Consigne 1 ▸
Reproduisez fidèlement le passage du texte sur les réformes fiscales qui commence par « Quant aux heures » et se poursuit jusqu'à « ces réformes ? ».
Consigne 2 ▸
D'après le texte sur les réformes fiscales, combien le projet de loi coûterait-il chaque année selon les Echos ?
Consigne 3 ▸
Rédigez la suite du texte sur les réformes fiscales à partir de sa dernière phrase.

Texte fourni ▸
Mais dans la mesure où les cadeaux fiscaux bénéficient aux couches
les plus aisées de la population,
ils risquent de nourrir leur épargne plutôt que leur consommation.
Quant aux heures supplémentaires,
elles seront mieux payées mais ce coup de pouce incitera aussi
les employeurs à moins embaucher et à freiner la progression des salaires.
Il n'est pas sûr que la progression de la masse salariale globale
sera dopée et le droit du travail
aura été entre-temps vidé un peu plus de son contenu.
Une chose est sure en tout cas, c'est que le gouvernement profitera
de l'amélioration prévisible de la conjoncture pour y voir le succès de sa politique.
Le projet de loi coûterait, selon les Echos, 11,6 milliards d'euros par an.
Comment le président peut-il financer ces réformes ?
- D'autres estimations (debat2007.fr) vont jusqu'à 15,6 milliards :
4,6 pour les heures supplémentaires, 2 pour les déductions d'intérêts,
5 pour les droits de succession et 4 pour le bouclier fiscal et l'ISF.
Le gouvernement poursuit ainsi une politique de déséquilibre fiscal
qui permettra ensuite de justifier de nouvelles coupes dans le budget
puis l'instauration d'une TVA sociale
qui reviendrait à faire payer par l'ensemble des contribuables les cadeaux
dont une petite partie d'entre eux aura bénéficié.

Données enregistrées:

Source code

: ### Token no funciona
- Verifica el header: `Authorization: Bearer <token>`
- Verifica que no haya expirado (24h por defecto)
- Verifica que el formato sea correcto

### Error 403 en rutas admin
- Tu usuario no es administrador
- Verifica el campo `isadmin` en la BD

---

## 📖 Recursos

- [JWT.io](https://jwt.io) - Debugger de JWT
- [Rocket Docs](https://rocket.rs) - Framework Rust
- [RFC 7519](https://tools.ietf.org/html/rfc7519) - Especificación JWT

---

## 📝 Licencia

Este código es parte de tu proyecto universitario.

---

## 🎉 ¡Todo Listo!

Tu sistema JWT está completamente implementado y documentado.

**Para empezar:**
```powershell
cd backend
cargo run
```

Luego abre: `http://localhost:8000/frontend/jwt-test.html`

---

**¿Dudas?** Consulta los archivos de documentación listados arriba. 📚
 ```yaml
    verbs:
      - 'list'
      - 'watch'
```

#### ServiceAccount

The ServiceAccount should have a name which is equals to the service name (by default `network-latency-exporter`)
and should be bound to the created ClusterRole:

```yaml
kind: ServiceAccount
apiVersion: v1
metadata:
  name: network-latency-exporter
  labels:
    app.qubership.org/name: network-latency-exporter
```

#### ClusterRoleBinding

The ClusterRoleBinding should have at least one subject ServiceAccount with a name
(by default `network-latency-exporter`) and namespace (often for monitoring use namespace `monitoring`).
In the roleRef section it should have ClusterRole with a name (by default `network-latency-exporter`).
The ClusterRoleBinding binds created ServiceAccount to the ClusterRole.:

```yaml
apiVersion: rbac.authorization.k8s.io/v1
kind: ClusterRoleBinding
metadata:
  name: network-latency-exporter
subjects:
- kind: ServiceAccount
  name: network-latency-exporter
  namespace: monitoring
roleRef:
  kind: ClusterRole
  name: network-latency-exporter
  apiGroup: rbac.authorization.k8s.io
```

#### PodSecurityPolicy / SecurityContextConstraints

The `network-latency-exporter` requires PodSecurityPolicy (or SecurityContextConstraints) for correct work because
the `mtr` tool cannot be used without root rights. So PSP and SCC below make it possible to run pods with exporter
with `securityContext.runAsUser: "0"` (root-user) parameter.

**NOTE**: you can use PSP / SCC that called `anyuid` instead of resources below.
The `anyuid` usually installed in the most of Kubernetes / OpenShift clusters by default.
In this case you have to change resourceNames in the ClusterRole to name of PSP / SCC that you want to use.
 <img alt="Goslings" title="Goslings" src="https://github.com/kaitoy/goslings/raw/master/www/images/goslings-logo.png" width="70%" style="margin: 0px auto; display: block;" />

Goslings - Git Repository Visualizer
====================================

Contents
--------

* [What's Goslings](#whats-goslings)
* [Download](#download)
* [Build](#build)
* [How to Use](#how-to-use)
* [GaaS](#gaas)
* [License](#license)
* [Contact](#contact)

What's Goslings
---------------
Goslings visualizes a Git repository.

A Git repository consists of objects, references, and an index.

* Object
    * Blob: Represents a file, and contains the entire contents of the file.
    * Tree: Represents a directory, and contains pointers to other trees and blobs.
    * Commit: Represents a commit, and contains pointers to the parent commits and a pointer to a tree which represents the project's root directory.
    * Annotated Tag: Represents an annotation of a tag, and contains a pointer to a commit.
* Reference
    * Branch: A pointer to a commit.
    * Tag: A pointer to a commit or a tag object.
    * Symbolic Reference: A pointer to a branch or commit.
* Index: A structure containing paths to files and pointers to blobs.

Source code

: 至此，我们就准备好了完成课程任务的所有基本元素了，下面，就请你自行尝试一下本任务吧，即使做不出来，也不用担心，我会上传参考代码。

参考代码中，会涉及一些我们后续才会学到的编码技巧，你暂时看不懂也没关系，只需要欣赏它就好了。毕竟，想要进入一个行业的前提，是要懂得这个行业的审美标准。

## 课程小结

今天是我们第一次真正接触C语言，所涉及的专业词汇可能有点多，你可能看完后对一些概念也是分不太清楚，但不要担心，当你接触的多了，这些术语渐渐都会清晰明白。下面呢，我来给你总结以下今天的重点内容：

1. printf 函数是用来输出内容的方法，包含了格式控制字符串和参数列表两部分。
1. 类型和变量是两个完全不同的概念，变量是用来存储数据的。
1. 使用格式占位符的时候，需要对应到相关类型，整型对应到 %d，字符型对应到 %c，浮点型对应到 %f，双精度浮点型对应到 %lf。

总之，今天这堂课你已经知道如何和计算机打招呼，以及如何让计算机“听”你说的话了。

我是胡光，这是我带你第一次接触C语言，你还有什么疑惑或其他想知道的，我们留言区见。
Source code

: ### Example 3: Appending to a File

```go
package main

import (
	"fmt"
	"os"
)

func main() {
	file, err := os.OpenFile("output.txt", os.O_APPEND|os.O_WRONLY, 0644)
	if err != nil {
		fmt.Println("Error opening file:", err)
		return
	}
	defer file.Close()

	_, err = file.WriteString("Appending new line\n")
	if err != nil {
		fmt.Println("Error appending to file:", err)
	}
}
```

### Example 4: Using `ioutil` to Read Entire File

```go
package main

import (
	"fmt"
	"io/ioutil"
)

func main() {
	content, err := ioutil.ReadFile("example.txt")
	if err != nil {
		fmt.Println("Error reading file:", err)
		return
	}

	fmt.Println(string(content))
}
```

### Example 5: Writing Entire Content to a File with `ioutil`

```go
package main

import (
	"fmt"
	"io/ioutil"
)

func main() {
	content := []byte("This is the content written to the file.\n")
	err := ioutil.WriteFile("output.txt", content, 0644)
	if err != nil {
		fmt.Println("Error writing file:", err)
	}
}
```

Réponse 1 ▸
Quant aux heures supplémentaires,
elles seront mieux payées mais ce coup de pouce incitera aussi
les employeurs à moins embaucher et à freiner la progression des salaires.
Il n'est pas sûr que la progression de la masse salariale globale
sera dopée et le droit du travail
aura été entre-temps vidé un peu plus de son contenu.
Une chose est sure en tout cas, c'est que le gouvernement profitera
de l'amélioration prévisible de la conjoncture pour y voir le succès de sa politique.
Le projet de loi coûterait, selon les Echos, 11,6 milliards d'euros par an.
Comment le président peut-il financer ces réformes ?

Réponse 2 ▸
11,6 milliards d'euros par an.

Réponse 3 ▸
L'UE a mis en garde le président français sur l'importance
de la discipline budgétaire.
Dans quelle mesure les comptes publics vont-ils pâtir
de l'application du projet de loi ?
- Le gouvernement table sur une conjoncture plus soutenue
et de meilleures rentrées fiscales.
Il se paie en même temps le luxe de défier les institutions européennes
en demandant à être jugé sur pièces en 2012.
Dans l'immédiat, le déficit devrait se creuser, à moins d'inflexions
de grande ampleur.
Tout est en fait une question de timing politique :
le gouvernement n'a pas abandonné l'objectif de réduction des dépenses publiques,
mais a choisi d'engranger les effets politiques de ses mesures fiscales
avant de se lancer dans la grande "réforme" de l'Etat.